Pi Estimate:  3.14179664
Time Elapsed:  3.100929021835327


## Several GPU Approaches

### Create Context and Command Queue

In [4]:
import pyopencl as cl
import pyopencl.clrandom as clrand
import pyopencl.array as cl_array
from pyopencl.elementwise import ElementwiseKernel
from pyopencl.reduction import ReductionKernel
import time
import numpy as np
 
ctx = cl.create_some_context()
queue = cl.CommandQueue(ctx)

### Map on GPU, Reduce on CPU

In [35]:
t0 = time.time()
n_runs = 10**8

x_dev = clrand.rand(queue, (n_runs), np.float32, a=-1, b=1)
y_dev = clrand.rand(queue, (n_runs), np.float32, a=-1, b=1)

map_result = (y_dev ** 2 + x_dev ** 2) <= 1
n_total = map_result.get()
n_in = np.sum(n_total)

print(4 * n_in / n_runs)
print("Time Elapsed (Map on GPU): ", time.time() - t0)

3.14161396
Time Elapsed (Map on GPU):  0.23005914688110352



### Combined Map/Reduce on GPU

In [37]:
t1 = time.time()
n_runs = 10**8
x_dev = clrand.rand(queue, (n_runs), np.float32, a=-1, b=1)
y_dev = clrand.rand(queue, (n_runs), np.float32, a=-1, b=1)

rknl = ReductionKernel(ctx, np.float32,
        arguments="float *x, float *y",
        map_expr="(x[i]*x[i] + y[i]*y[i]) <= 1 ? 1 : 0",
        reduce_expr="a+b",
        neutral="0",
        )

n_in = rknl(x_dev, y_dev).get()
print(4 * n_in / n_runs)
 
print("Time Elapsed (Map + Reduce on GPU): ", time.time() - t1)

3.1415648
Time Elapsed (Map + Reduce on GPU):  0.018733501434326172


## Bonus: Abstracting Away Explicit Memory Operations with `numba`

In addition to compiling code for CPUs, `numba` also gives us the ability to compile (rudimentary) code for GPUs via similar decorators. Here, we don't need to explicitly deal with transferring data to and from the GPU if we don't want to (although, we will not see the same speedups that PyOpenCL/PyCUDA will give us). Under the hood, `numba` uses CUDA, but we do not need to explicitly write code using CUDA syntax.

Challenge: Extend the notebook on estimating pi with GPU code from the point where it stops.

Data listing:
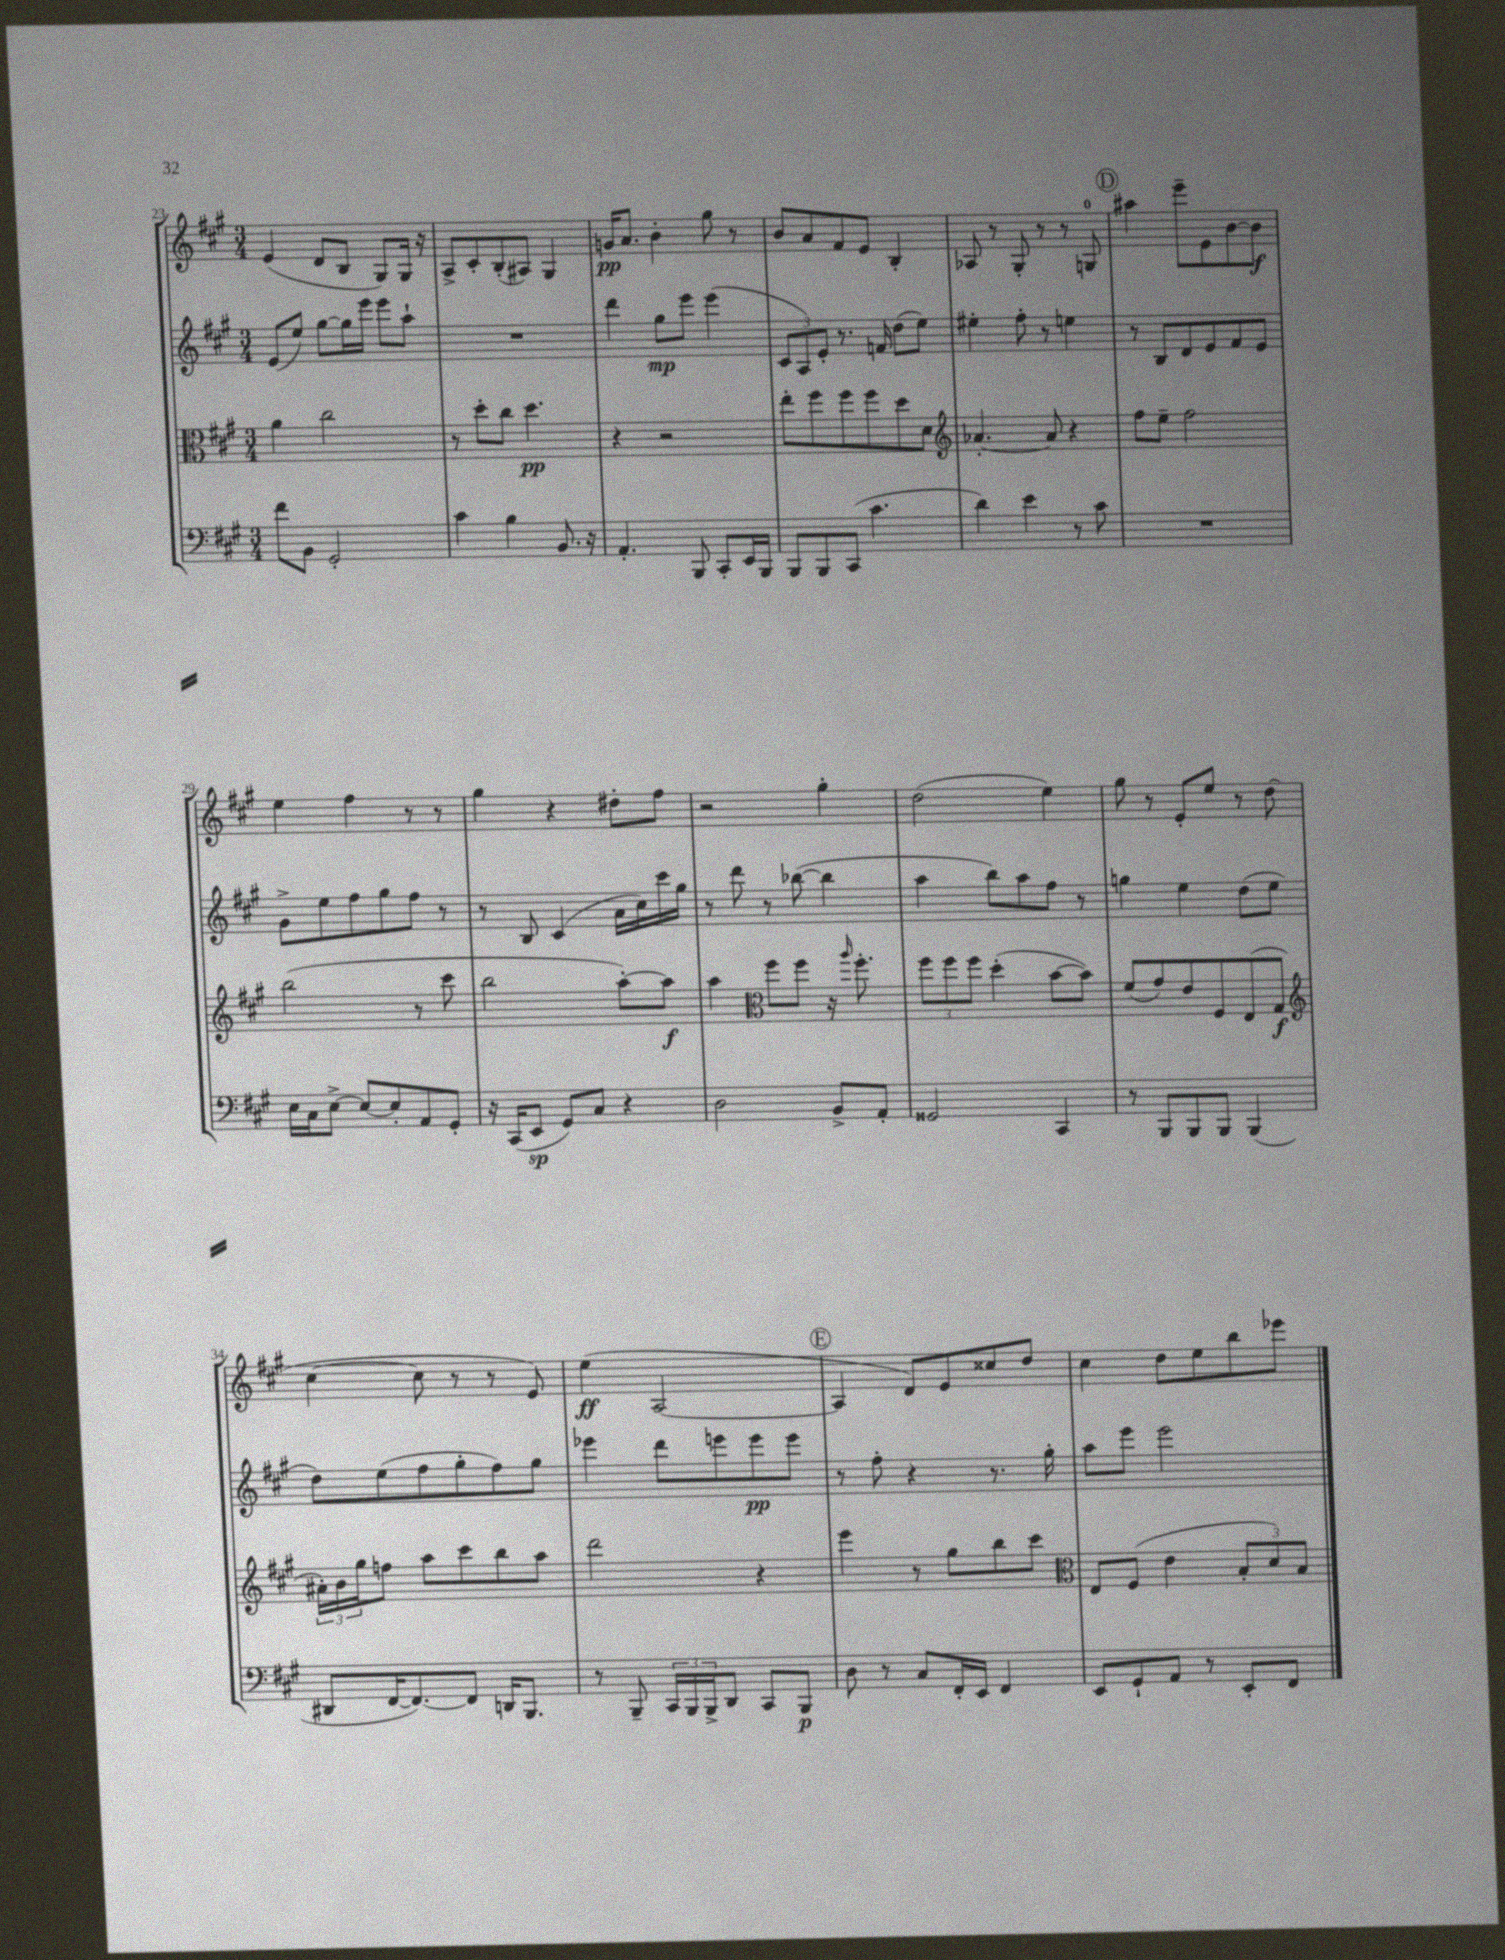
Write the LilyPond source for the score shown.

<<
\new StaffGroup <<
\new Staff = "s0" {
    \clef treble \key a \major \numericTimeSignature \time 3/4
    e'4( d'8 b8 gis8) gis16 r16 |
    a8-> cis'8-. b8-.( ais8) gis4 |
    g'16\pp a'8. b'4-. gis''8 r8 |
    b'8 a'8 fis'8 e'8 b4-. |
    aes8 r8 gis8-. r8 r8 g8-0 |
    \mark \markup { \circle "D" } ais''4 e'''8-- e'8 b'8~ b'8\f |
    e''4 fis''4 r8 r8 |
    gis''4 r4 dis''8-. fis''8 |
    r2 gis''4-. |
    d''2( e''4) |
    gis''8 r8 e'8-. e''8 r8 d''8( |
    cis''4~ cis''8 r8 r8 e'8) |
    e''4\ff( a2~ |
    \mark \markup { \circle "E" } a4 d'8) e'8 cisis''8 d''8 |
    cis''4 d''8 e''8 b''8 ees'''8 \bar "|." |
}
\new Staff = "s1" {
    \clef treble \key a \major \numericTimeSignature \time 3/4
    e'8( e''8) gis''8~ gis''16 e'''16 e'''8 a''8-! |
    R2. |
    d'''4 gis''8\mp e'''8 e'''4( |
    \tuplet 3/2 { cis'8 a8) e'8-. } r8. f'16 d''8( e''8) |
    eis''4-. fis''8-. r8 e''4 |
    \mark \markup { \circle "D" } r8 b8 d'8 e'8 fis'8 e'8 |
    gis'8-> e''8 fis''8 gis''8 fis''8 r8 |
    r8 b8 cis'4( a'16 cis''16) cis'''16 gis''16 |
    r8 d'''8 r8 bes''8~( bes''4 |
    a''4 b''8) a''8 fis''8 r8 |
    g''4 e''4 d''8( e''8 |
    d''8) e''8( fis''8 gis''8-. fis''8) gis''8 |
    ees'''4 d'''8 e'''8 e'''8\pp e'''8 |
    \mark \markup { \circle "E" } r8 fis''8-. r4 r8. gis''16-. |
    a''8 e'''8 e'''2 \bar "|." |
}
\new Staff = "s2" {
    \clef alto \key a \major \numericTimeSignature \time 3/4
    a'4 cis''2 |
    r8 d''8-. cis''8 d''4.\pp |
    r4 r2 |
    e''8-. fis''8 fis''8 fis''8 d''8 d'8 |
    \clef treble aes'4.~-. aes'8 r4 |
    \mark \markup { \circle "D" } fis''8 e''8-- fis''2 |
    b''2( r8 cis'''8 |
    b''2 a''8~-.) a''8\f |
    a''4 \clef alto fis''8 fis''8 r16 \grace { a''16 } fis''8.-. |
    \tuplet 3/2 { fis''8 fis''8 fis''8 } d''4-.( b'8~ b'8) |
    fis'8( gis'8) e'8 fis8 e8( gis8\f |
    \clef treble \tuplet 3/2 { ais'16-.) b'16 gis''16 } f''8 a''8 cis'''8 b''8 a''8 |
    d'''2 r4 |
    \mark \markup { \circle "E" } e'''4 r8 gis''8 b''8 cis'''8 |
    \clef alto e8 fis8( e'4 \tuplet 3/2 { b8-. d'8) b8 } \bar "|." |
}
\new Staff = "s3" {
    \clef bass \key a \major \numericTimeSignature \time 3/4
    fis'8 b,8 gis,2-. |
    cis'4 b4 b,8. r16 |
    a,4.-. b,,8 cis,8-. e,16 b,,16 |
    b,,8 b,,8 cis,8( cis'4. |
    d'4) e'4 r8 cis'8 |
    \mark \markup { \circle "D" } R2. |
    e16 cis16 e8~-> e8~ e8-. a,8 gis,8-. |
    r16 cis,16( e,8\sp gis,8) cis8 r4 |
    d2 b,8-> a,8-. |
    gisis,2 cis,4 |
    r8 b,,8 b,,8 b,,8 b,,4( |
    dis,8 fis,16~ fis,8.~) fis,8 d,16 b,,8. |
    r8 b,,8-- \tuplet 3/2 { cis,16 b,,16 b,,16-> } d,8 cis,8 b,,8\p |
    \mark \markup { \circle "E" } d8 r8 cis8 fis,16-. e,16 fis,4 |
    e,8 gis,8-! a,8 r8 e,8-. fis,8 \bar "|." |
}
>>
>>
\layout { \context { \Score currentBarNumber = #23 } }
...
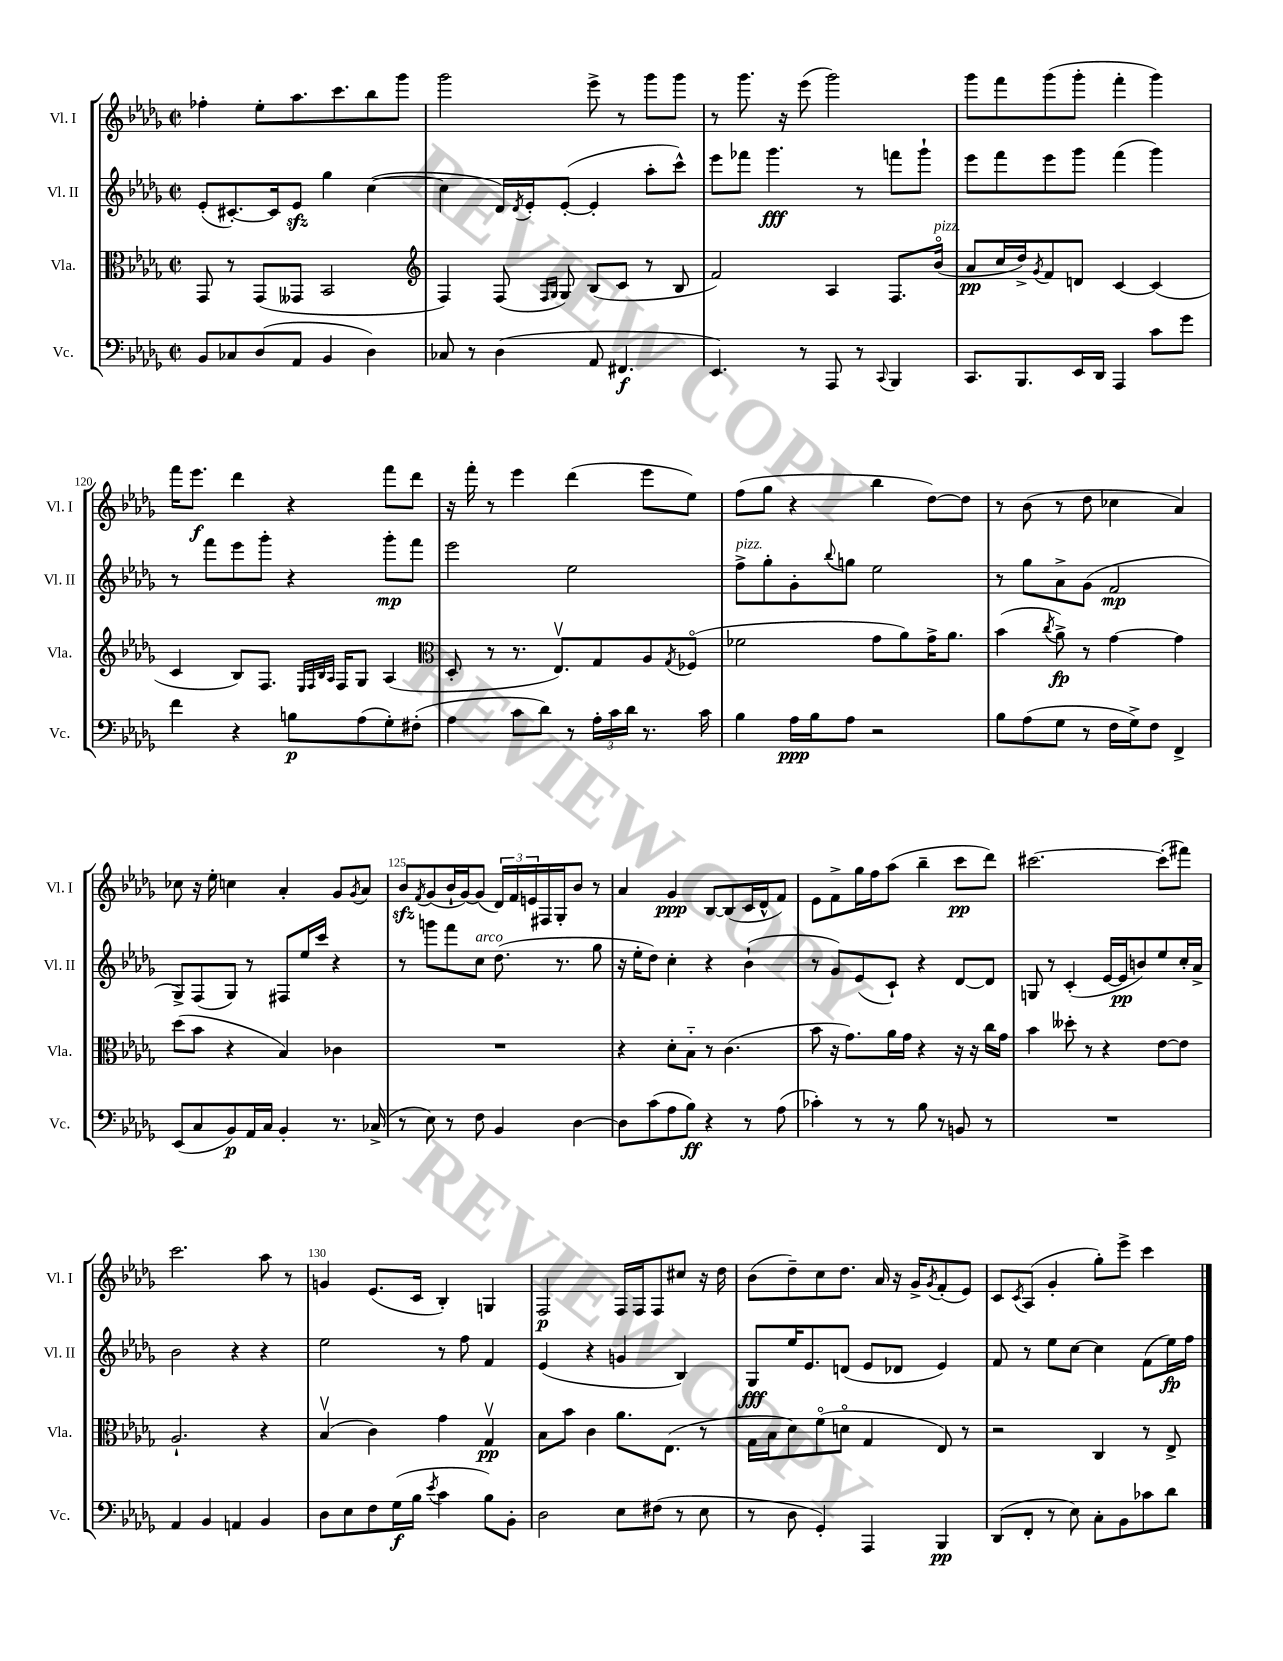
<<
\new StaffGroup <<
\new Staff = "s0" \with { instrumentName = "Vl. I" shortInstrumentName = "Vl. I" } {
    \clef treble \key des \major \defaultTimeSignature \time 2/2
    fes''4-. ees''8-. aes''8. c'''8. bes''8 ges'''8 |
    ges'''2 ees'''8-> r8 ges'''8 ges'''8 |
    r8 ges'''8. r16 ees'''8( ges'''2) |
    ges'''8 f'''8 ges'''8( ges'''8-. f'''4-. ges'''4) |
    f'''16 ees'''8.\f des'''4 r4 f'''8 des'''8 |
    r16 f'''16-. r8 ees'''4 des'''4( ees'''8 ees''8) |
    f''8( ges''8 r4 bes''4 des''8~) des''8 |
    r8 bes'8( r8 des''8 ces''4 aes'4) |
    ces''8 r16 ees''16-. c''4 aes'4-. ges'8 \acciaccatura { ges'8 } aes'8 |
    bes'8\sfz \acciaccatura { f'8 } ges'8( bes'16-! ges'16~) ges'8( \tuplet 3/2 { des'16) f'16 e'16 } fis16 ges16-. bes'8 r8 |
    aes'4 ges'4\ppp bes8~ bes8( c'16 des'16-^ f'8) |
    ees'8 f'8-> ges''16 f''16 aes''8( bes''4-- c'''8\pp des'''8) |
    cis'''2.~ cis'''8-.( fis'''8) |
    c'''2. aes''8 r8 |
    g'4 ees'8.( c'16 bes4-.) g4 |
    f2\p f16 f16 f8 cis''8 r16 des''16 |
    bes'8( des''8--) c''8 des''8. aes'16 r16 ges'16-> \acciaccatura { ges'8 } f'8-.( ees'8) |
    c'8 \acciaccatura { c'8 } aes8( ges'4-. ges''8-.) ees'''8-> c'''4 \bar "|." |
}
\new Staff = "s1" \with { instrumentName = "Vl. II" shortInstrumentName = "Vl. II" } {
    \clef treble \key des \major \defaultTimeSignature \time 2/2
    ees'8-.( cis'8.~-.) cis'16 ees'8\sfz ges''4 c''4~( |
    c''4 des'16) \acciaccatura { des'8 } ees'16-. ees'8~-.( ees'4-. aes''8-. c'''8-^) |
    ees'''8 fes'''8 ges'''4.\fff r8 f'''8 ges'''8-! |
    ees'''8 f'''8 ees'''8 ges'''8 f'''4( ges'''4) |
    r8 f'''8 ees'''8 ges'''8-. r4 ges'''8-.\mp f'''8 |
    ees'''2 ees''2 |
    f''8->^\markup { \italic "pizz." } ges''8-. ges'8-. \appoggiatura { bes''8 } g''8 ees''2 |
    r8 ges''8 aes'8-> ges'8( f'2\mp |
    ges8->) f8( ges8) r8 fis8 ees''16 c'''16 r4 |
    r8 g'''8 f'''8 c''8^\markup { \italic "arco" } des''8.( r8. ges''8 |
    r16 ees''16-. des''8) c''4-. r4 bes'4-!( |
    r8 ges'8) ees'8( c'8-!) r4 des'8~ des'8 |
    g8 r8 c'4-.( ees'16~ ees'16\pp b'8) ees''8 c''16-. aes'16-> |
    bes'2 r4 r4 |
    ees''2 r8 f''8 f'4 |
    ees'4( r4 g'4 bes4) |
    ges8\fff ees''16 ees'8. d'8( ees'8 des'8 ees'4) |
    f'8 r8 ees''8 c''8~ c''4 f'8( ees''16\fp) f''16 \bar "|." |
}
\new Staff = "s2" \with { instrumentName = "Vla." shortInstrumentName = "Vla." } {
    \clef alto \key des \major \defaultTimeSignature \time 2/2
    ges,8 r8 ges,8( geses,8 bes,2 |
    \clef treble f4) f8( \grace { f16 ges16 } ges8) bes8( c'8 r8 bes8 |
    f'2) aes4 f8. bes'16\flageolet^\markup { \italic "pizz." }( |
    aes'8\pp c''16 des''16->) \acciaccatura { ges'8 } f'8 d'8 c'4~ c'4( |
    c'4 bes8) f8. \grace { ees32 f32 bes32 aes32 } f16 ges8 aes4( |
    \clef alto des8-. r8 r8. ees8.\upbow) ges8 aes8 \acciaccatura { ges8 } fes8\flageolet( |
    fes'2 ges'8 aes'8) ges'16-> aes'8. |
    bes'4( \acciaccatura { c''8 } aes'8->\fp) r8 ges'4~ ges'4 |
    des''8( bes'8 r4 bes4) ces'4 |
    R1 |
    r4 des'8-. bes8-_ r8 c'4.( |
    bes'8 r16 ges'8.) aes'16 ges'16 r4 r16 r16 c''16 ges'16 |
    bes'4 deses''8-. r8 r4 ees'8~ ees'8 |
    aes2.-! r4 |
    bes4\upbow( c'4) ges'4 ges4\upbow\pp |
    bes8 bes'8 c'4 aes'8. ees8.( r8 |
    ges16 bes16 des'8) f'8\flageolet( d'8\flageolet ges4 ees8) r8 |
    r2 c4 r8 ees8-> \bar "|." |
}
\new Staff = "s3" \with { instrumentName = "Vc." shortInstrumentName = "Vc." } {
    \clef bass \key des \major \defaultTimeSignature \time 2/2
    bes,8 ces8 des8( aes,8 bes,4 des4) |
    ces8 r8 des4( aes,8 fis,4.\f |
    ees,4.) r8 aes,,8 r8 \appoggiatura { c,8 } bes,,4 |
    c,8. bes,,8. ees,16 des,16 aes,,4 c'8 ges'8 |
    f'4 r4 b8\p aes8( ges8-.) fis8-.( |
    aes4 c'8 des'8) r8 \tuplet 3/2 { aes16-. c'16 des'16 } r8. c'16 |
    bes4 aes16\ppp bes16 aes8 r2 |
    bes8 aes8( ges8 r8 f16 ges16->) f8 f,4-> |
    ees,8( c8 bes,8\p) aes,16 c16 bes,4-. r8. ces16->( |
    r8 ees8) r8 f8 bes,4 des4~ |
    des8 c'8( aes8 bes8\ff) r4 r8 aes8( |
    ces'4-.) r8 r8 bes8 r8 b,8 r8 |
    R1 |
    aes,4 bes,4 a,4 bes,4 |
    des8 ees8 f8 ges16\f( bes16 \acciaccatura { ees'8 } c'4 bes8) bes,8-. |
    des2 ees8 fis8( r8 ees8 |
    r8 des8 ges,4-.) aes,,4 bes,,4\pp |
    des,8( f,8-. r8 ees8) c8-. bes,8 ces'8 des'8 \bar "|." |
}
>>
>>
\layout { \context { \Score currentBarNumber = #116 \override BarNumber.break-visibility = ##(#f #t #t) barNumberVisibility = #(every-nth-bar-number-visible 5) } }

Exercise answer:
In [13]:
from numba import vectorize, cuda
from numba.core.errors import NumbaPerformanceWarning
import warnings
warnings.simplefilter('ignore', category=NumbaPerformanceWarning)

# `numba` has GPU RNG, but only compare map/reduce ops here
# see here for example of GPU-side RNG: https://numba.readthedocs.io/en/stable/cuda/random.html
n_runs = 10**8
ran = np.random.uniform(low=-1, high =1, size=(2, n_runs)).astype(np.float32)
x, y = ran[0], ran[1]

@vectorize(['i4(f4, f4)'], target='cuda')
def in_circle(x, y):
  '''
  Vectorized function takes in x, y coordinates (float32, float32) within an
  array and returns a boolean indication of whether these values are (1) or
  are not (0) in the unit circle (int32). All computation is done on the GPU.
  '''
  in_circle = x**2 + y**2 <= 1
  return in_circle

@cuda.reduce
def gpu_sum(a, b):
  '''
  Sums values in an array together on the GPU.
  '''
  return a + b

First, we might try to only perform the mapping operation on the GPU (passing the x and y arrays over to the GPU, computing whether the random coordinates are in the unit circle or not, and then sending values back to the CPU to sum and estimate pi).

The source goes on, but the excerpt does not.